Since Congress passed its health care legislation expanding health insurance to tens of millions of Americans earlier this year, leading conservatives have debated about the best way to oppose it. Some have advocated for simply repealing the entire bill wholesale, while others have argued for a “repeal and replace” strategy that would replace the legislation with a yet-to-be-determined conservative plan for health care.
Scott Tipton, the Republican candidate for Colorado’s 3rd Congressional District, is advocating for a third option: rather than repealing the legislation or replacing it with something else, he wants to “choke off funding” for the legislation, effectively stifling its effectiveness without doing anything to improve the U.S. health care system:
The Republican candidate for the 3rd Congressional District called for reductions in the size of the federal government and said he would vote to “choke off funding” for health-care legislation passed by the current Congress. Scott Tipton spoke to about 110 people, most of them supporters, Thursday night in a town-hall meeting in the Grand Junction City Council chambers. [...]
Health-care legislation will cost $2.2 trillion over the next 10 years, Tipton said, and the only way to bring those costs under control is to cut them in the House, which controls the nation’s purse strings.
Tipton’s desire to “defund” health reform has previously been floated by Rep. Michael Burgess (R-TX) and Newt Gingrich.
Purely on the facts, Tipton is wrong to imply that cutting off funding for the recently passed health care bill would rein in the deficit. The bill already serves to cut the deficit, and repealing certain provisions or denying them the funds to be utilized would only end up costing the country more in the long run.

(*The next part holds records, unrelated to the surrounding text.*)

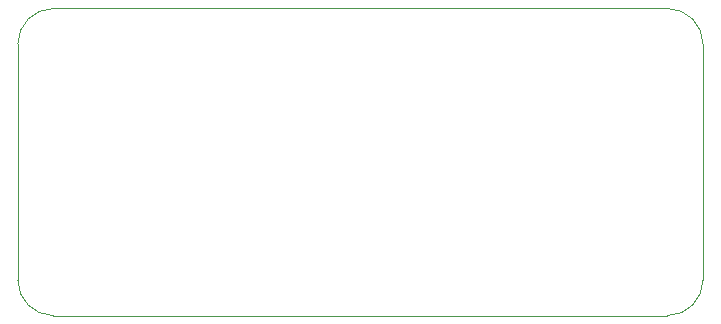
<source format=gm1>
G04 #@! TF.GenerationSoftware,KiCad,Pcbnew,(5.1.5)-3*
G04 #@! TF.CreationDate,2021-10-17T17:05:07-07:00*
G04 #@! TF.ProjectId,D24V22Fx_breakout,44323456-3232-4467-985f-627265616b6f,rev?*
G04 #@! TF.SameCoordinates,Original*
G04 #@! TF.FileFunction,Profile,NP*
%FSLAX46Y46*%
G04 Gerber Fmt 4.6, Leading zero omitted, Abs format (unit mm)*
G04 Created by KiCad (PCBNEW (5.1.5)-3) date 2021-10-17 17:05:07*
%MOMM*%
%LPD*%
G04 APERTURE LIST*
%ADD10C,0.120000*%
G04 APERTURE END LIST*
D10*
X117000000Y-70000000D02*
G75*
G02X120000000Y-67000000I3000000J0D01*
G01*
X120000000Y-93000000D02*
G75*
G02X117000000Y-90000000I0J3000000D01*
G01*
X175000000Y-90000000D02*
G75*
G02X172000000Y-93000000I-3000000J0D01*
G01*
X172000000Y-67000000D02*
G75*
G02X175000000Y-70000000I0J-3000000D01*
G01*
X175000000Y-90000000D02*
X175000000Y-70000000D01*
X120000000Y-93000000D02*
X172000000Y-93000000D01*
X117000000Y-70000000D02*
X117000000Y-90000000D01*
X172000000Y-67000000D02*
X120000000Y-67000000D01*
M02*

</source>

Putting deficit concerns aside, a far greater cost to denying funding for the legislation would be borne by the 3rd District Coloradans that Tipton is running to represent. As of estimates made in 2009, a quarter of the people in the district lacked any sort of health care coverage whatsoever. Hospitals in the district who have to care for these uninsured residents without compensation have calculated that they’ve paid “$94 million in annual uncompensated care costs in recent years.” When a surgery center in the district offered free care to residents one day late last year, people were so desperate to be able to be one of the few the center was able to take care of that some of them slept in its parking lot (less than half were actually offered care).
Thanks to Congress’s recently passed bill, an additional 106,000 district residents will be able to get insured and hospitals will be able to reduce the funds they spend on uninsured residents by $84 million annually. That is, if the legislation is fully funded. If Tipton gets his way, more than a hundred thousand people in his district will be unable to get health insurance, and hospitals will continue to expend countless tens of millions of dollars on caring for the uninsured.